Reproduce every entry exactly as shown.
═════ SUPPLIED ENTRIES ═════
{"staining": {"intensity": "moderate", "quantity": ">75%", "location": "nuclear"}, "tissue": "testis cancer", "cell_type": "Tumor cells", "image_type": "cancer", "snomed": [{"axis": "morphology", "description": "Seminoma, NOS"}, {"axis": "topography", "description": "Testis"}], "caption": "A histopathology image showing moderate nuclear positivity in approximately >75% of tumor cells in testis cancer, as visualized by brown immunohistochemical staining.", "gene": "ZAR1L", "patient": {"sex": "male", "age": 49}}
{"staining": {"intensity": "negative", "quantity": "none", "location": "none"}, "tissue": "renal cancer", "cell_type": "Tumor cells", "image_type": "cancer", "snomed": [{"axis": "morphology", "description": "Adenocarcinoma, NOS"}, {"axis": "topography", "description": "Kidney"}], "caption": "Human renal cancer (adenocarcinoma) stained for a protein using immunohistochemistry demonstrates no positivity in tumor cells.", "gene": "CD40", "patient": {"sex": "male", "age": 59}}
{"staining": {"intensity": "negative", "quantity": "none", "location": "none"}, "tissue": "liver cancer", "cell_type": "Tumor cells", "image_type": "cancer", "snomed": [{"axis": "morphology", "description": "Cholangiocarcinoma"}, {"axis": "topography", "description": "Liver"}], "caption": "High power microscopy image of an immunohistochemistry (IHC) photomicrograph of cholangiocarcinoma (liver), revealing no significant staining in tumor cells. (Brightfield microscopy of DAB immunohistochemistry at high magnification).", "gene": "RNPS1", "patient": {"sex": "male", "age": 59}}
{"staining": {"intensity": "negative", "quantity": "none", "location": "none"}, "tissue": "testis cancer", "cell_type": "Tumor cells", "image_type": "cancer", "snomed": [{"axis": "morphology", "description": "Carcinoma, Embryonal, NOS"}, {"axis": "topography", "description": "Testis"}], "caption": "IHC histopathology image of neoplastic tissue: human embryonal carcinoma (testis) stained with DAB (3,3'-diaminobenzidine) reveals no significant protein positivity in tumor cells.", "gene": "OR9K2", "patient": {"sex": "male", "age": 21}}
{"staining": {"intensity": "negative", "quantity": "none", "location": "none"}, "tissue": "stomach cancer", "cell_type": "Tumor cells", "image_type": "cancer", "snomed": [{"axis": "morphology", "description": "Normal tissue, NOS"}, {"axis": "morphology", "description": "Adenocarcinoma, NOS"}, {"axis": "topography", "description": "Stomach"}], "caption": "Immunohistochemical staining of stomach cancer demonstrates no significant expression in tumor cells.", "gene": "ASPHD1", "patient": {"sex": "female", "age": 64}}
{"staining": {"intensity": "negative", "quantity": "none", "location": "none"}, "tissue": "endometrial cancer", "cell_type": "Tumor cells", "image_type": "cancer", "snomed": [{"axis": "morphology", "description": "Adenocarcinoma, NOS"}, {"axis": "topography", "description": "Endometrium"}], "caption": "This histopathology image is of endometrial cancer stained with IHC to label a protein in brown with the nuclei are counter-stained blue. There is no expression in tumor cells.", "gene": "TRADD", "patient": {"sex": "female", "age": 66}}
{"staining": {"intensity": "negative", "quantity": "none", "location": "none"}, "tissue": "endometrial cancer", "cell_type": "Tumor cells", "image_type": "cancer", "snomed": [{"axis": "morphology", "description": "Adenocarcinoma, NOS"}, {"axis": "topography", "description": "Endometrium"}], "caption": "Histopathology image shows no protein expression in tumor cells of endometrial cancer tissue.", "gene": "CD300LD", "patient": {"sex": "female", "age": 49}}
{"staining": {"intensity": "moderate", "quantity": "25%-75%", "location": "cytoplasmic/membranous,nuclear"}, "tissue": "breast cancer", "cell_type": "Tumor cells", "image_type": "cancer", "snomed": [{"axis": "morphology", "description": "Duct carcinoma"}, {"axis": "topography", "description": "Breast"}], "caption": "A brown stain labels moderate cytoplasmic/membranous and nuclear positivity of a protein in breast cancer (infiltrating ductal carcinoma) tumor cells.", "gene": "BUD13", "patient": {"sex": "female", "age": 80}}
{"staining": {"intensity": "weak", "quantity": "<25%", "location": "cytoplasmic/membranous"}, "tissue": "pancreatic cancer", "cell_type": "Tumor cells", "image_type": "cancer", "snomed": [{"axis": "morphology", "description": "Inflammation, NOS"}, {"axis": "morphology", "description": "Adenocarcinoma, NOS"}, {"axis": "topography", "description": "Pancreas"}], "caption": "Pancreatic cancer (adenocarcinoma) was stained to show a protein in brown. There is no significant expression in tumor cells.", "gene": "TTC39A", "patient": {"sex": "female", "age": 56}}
═════
**COMPLETED EXERCISE:**
{"staining": {"intensity": "moderate", "quantity": ">75%", "location": "nuclear"}, "tissue": "testis cancer", "cell_type": "Tumor cells", "image_type": "cancer", "snomed": [{"axis": "morphology", "description": "Seminoma, NOS"}, {"axis": "topography", "description": "Testis"}], "caption": "A histopathology image showing moderate nuclear positivity in approximately >75% of tumor cells in testis cancer, as visualized by brown immunohistochemical staining.", "gene": "ZAR1L", "patient": {"sex": "male", "age": 49}}
{"staining": {"intensity": "negative", "quantity": "none", "location": "none"}, "tissue": "renal cancer", "cell_type": "Tumor cells", "image_type": "cancer", "snomed": [{"axis": "morphology", "description": "Adenocarcinoma, NOS"}, {"axis": "topography", "description": "Kidney"}], "caption": "Human renal cancer (adenocarcinoma) stained for a protein using immunohistochemistry demonstrates no positivity in tumor cells.", "gene": "CD40", "patient": {"sex": "male", "age": 59}}
{"staining": {"intensity": "negative", "quantity": "none", "location": "none"}, "tissue": "liver cancer", "cell_type": "Tumor cells", "image_type": "cancer", "snomed": [{"axis": "morphology", "description": "Cholangiocarcinoma"}, {"axis": "topography", "description": "Liver"}], "caption": "High power microscopy image of an immunohistochemistry (IHC) photomicrograph of cholangiocarcinoma (liver), revealing no significant staining in tumor cells. (Brightfield microscopy of DAB immunohistochemistry at high magnification).", "gene": "RNPS1", "patient": {"sex": "male", "age": 59}}
{"staining": {"intensity": "negative", "quantity": "none", "location": "none"}, "tissue": "testis cancer", "cell_type": "Tumor cells", "image_type": "cancer", "snomed": [{"axis": "morphology", "description": "Carcinoma, Embryonal, NOS"}, {"axis": "topography", "description": "Testis"}], "caption": "IHC histopathology image of neoplastic tissue: human embryonal carcinoma (testis) stained with DAB (3,3'-diaminobenzidine) reveals no significant protein positivity in tumor cells.", "gene": "OR9K2", "patient": {"sex": "male", "age": 21}}
{"staining": {"intensity": "negative", "quantity": "none", "location": "none"}, "tissue": "stomach cancer", "cell_type": "Tumor cells", "image_type": "cancer", "snomed": [{"axis": "morphology", "description": "Normal tissue, NOS"}, {"axis": "morphology", "description": "Adenocarcinoma, NOS"}, {"axis": "topography", "description": "Stomach"}], "caption": "Immunohistochemical staining of stomach cancer demonstrates no significant expression in tumor cells.", "gene": "ASPHD1", "patient": {"sex": "female", "age": 64}}
{"staining": {"intensity": "negative", "quantity": "none", "location": "none"}, "tissue": "endometrial cancer", "cell_type": "Tumor cells", "image_type": "cancer", "snomed": [{"axis": "morphology", "description": "Adenocarcinoma, NOS"}, {"axis": "topography", "description": "Endometrium"}], "caption": "This histopathology image is of endometrial cancer stained with IHC to label a protein in brown with the nuclei are counter-stained blue. There is no expression in tumor cells.", "gene": "TRADD", "patient": {"sex": "female", "age": 66}}
{"staining": {"intensity": "negative", "quantity": "none", "location": "none"}, "tissue": "endometrial cancer", "cell_type": "Tumor cells", "image_type": "cancer", "snomed": [{"axis": "morphology", "description": "Adenocarcinoma, NOS"}, {"axis": "topography", "description": "Endometrium"}], "caption": "Histopathology image shows no protein expression in tumor cells of endometrial cancer tissue.", "gene": "CD300LD", "patient": {"sex": "female", "age": 49}}
{"staining": {"intensity": "moderate", "quantity": "25%-75%", "location": "cytoplasmic/membranous,nuclear"}, "tissue": "breast cancer", "cell_type": "Tumor cells", "image_type": "cancer", "snomed": [{"axis": "morphology", "description": "Duct carcinoma"}, {"axis": "topography", "description": "Breast"}], "caption": "A brown stain labels moderate cytoplasmic/membranous and nuclear positivity of a protein in breast cancer (infiltrating ductal carcinoma) tumor cells.", "gene": "BUD13", "patient": {"sex": "female", "age": 80}}
{"staining": {"intensity": "weak", "quantity": "<25%", "location": "cytoplasmic/membranous"}, "tissue": "pancreatic cancer", "cell_type": "Tumor cells", "image_type": "cancer", "snomed": [{"axis": "morphology", "description": "Inflammation, NOS"}, {"axis": "morphology", "description": "Adenocarcinoma, NOS"}, {"axis": "topography", "description": "Pancreas"}], "caption": "Pancreatic cancer (adenocarcinoma) was stained to show a protein in brown. There is no significant expression in tumor cells.", "gene": "TTC39A", "patient": {"sex": "female", "age": 56}}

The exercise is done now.